**Task statement**
For the listing below, work out the number of lines that hold "membranous" and return that number alone.

[[ Provided entries open ]]

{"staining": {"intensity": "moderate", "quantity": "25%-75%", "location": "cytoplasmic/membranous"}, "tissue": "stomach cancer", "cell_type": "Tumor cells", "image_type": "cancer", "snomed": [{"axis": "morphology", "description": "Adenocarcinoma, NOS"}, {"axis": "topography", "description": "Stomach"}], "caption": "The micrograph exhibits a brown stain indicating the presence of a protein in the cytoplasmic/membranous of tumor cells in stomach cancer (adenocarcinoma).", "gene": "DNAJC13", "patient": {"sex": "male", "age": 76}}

[[ Provided entries closed ]]
[[ Provided entries open ]]

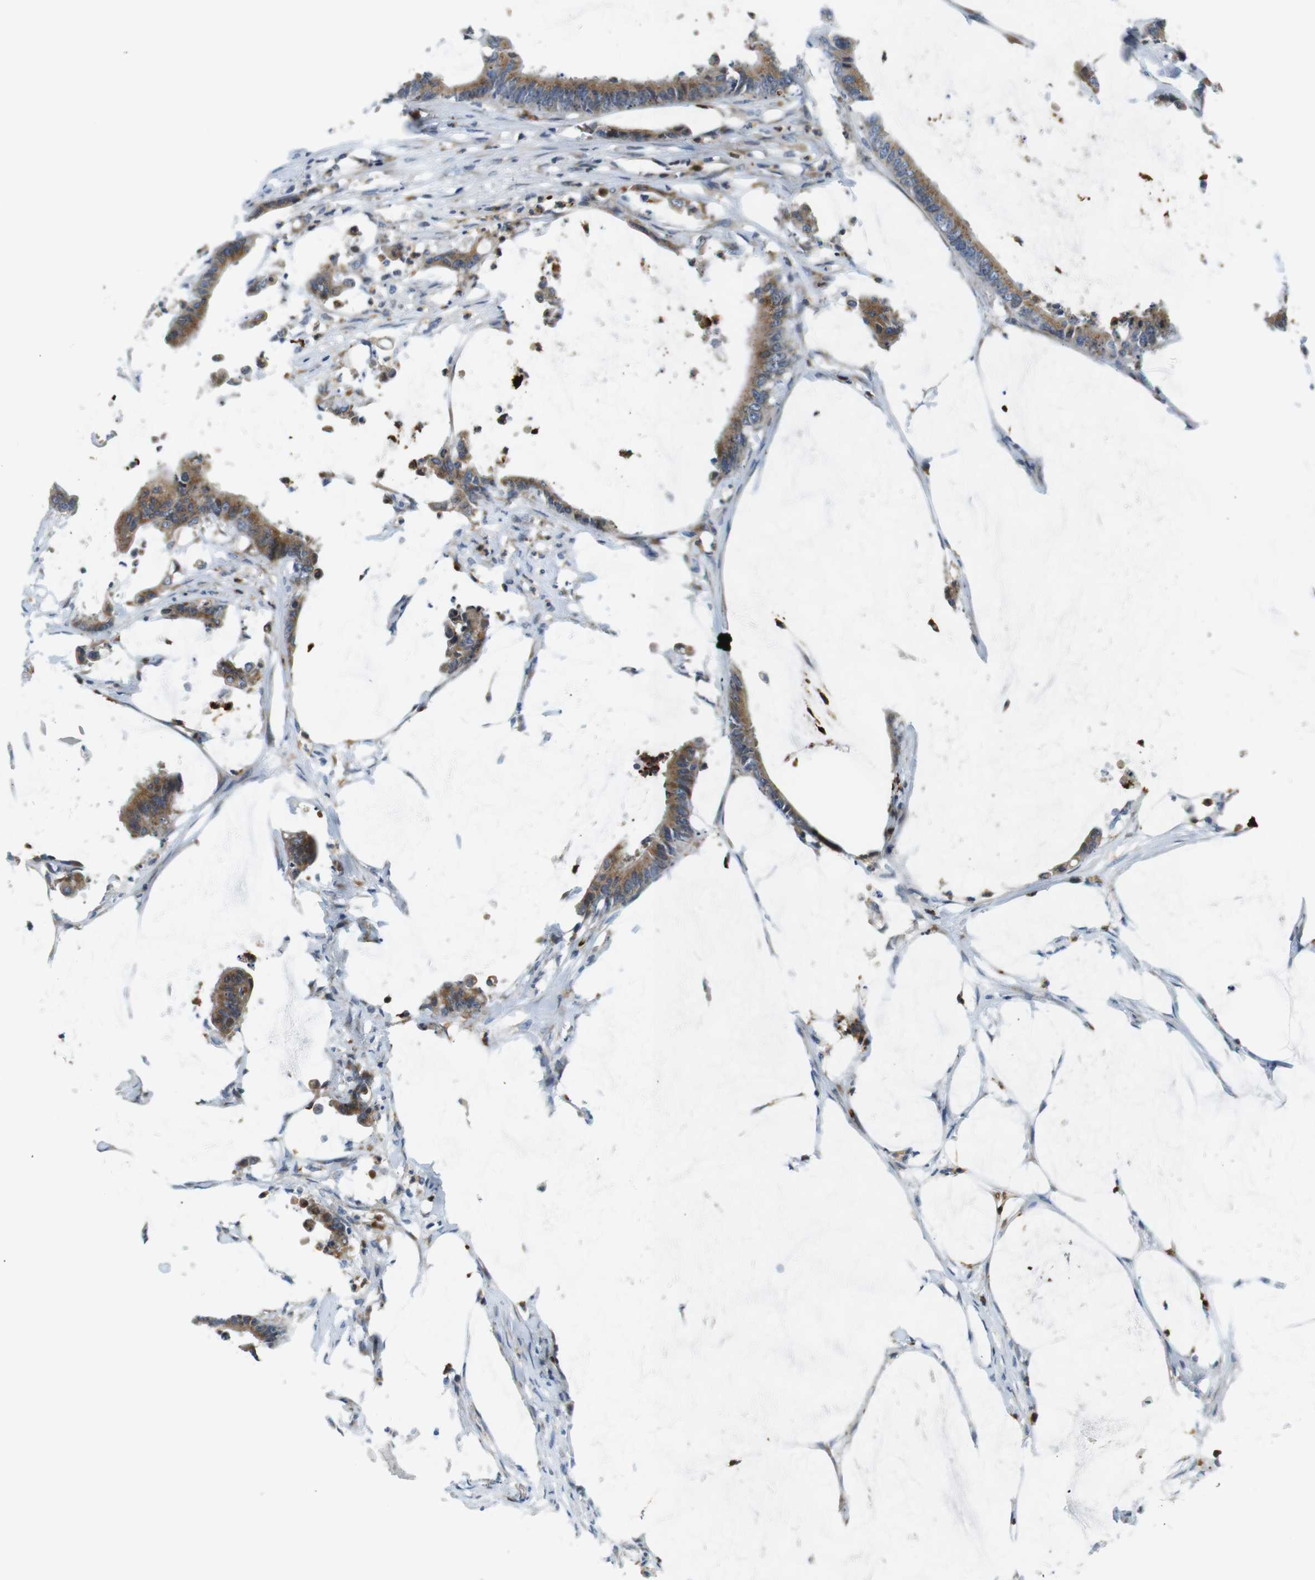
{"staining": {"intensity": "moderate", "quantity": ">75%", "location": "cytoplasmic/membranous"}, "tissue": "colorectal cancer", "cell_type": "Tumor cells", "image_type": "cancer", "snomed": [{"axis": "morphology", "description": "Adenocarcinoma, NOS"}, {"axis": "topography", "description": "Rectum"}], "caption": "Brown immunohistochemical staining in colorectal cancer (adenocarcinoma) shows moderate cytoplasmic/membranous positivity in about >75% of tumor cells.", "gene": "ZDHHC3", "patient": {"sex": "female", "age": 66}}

[[ Provided entries closed ]]
[[ Provided entries open ]]

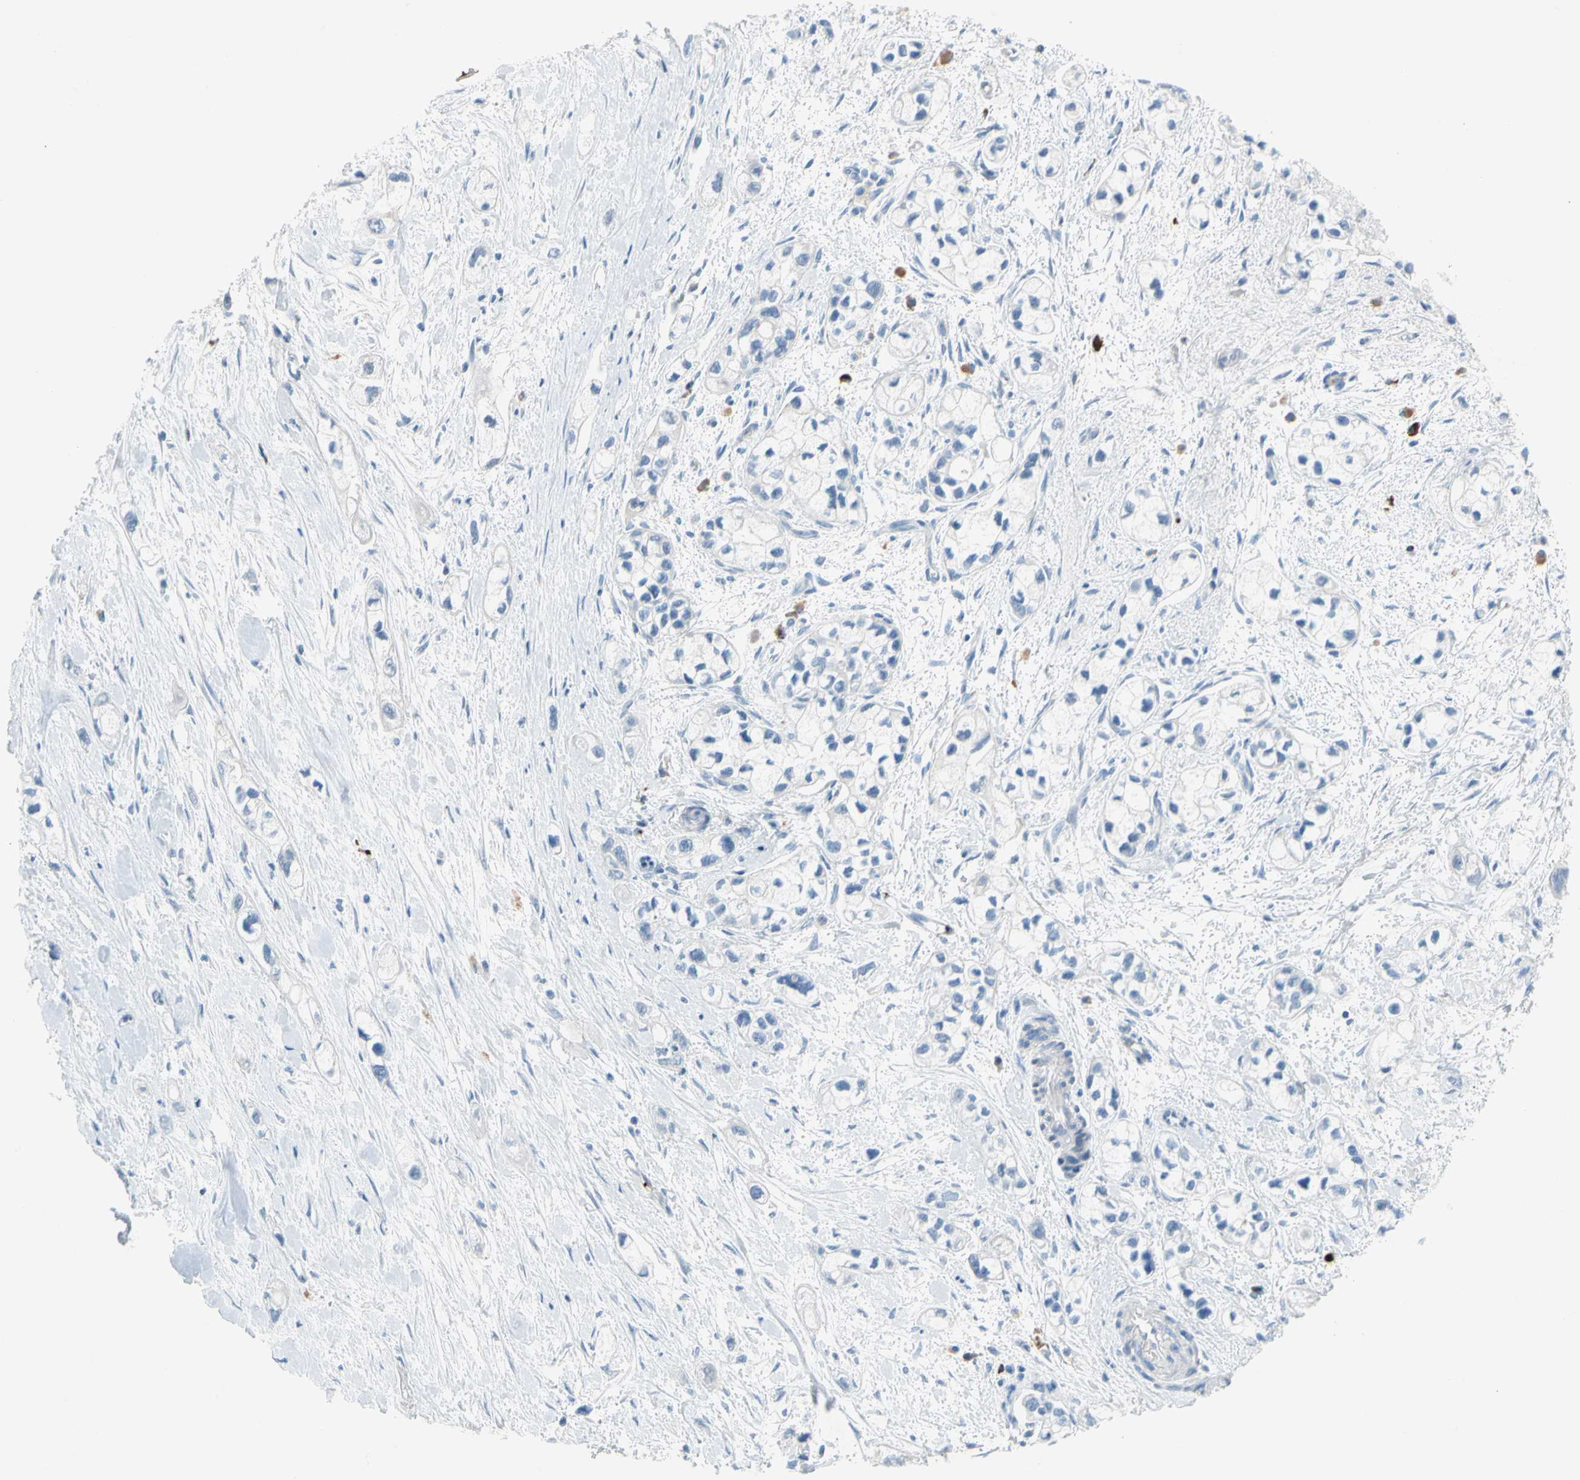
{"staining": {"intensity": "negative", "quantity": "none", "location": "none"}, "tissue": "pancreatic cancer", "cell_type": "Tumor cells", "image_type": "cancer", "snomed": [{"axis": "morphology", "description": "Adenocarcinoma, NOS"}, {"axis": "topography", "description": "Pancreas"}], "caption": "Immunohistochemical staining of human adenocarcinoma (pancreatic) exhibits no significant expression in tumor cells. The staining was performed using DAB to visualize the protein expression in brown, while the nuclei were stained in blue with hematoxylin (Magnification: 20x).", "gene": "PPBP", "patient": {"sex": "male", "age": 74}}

[[ Provided entries closed ]]

**Exercise output**
2